[START OF SELECTION]
However, the Japanese court refused this argument, pointing out that the statute only applies in the case if a death row inmate escapes from prison and evades capture for 30 years.
According to supporters, the pressures and uncertainties surrounding the reopening of the case, together with his mother's death, had caused Takehiko to periodically display signs of instability and doubts about whether he could continue.
He continued to persist with his objective of getting a posthumous retrial, though - writing after his mother's death on a website about the "Teigin Incident": It was her wish and mine and my late father’s to mark in history that Sadamichi Hirasawa is innocent.
[14]At the time of Takehiko's death, he and his lawyers had assembled a team of psychologists to reexamine the witness accounts and investigation process from the trial, to determine if the evidence was credible by present standards.
[14] On 4 December 2013, the Tokyo High Court announced it would drop the plea for a posthumous retrial for Sadamichi Hirasawa following his adopted son's death.
[15] The Teigin incident is the basis for The Aosawa Murders, a 2005 Japanese crime novel written by Riku Onda, which describes a fictional mass poisoning case in Japan in 1973.
A 2009 novel, Occupied City by English author David Peace, who was long a resident in Japan, is based on the Hirasawa case.
[END OF SELECTION]
[JOBS]
[a] Summarize the passage on the Hirasawa case in two sentences.
[b] List every person named in the passage on the Hirasawa case.
[START OF RECORDED DATA]
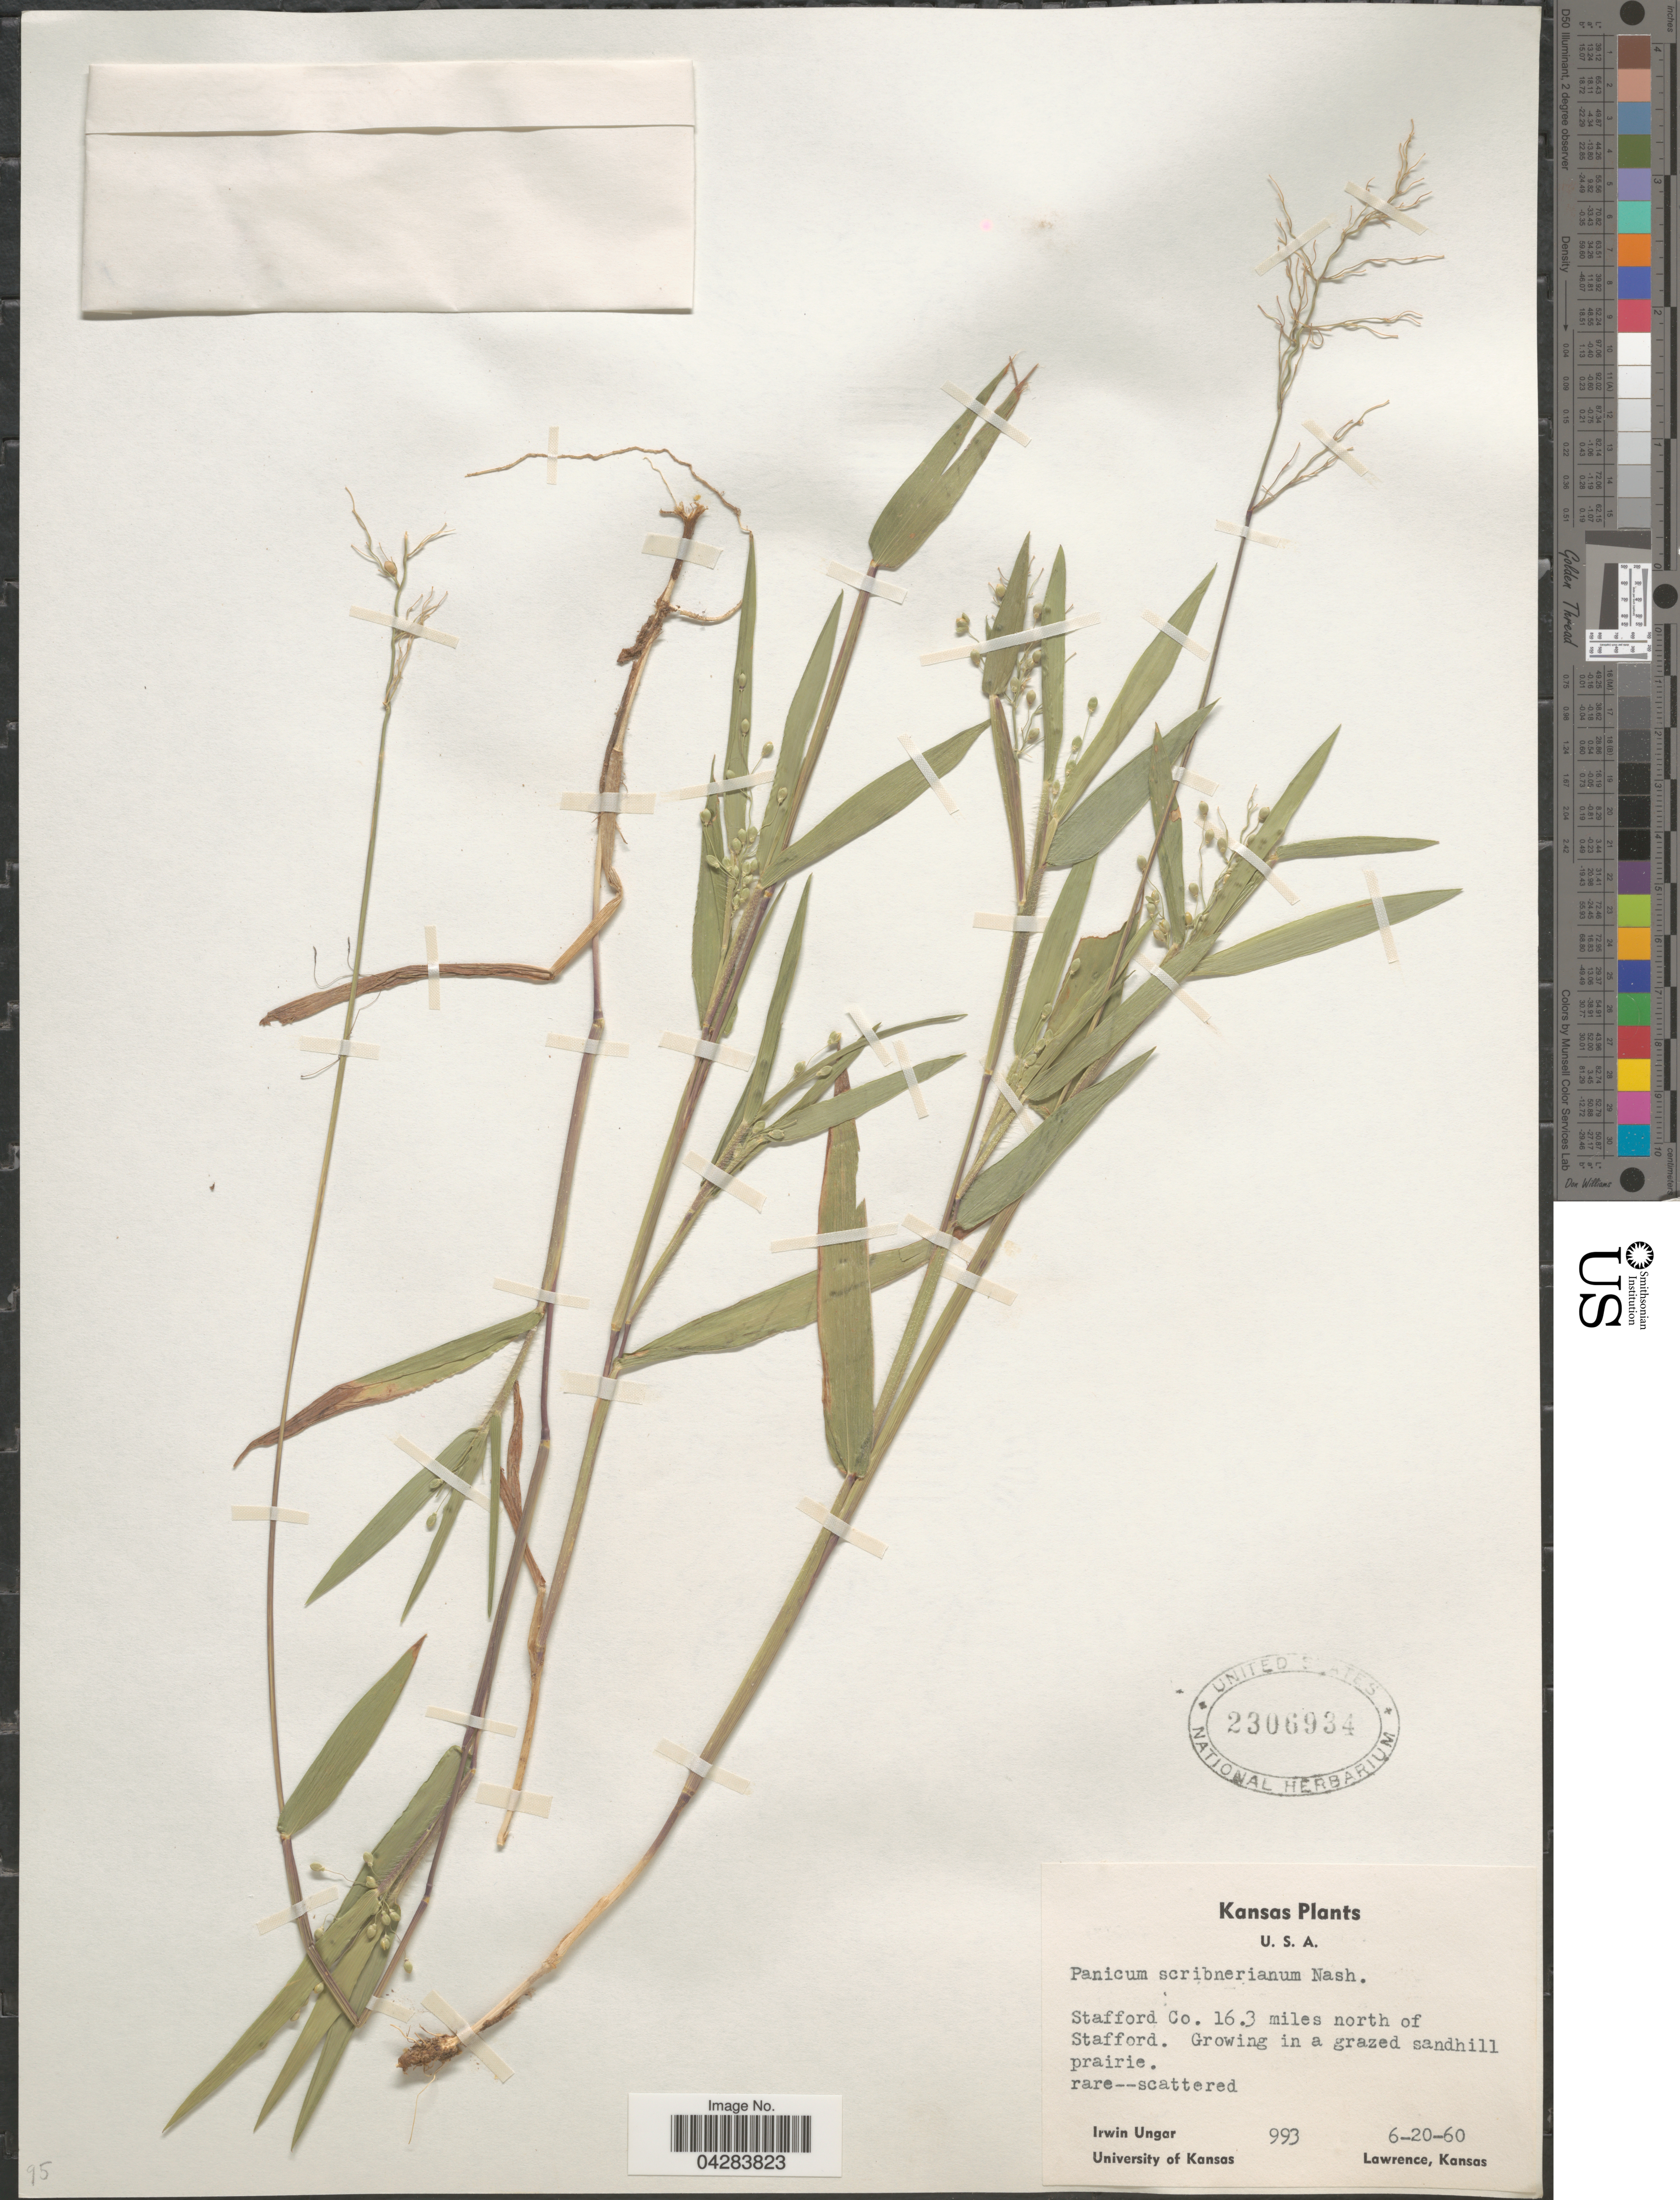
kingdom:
[END OF RECORDED DATA]
[TASK-BY-TASK OUTPUTS]
[a] After his mother's death, Takehiko continued seeking a posthumous retrial to establish Sadamichi Hirasawa's innocence, but after Takehiko himself died, the Tokyo High Court announced on 4 December 2013 that it would drop the plea. The Teigin incident is the basis for Riku Onda's 2005 novel The Aosawa Murders, and David Peace's 2009 novel Occupied City is based on the Hirasawa case.

[b]
Takehiko
Sadamichi Hirasawa
Riku Onda
David Peace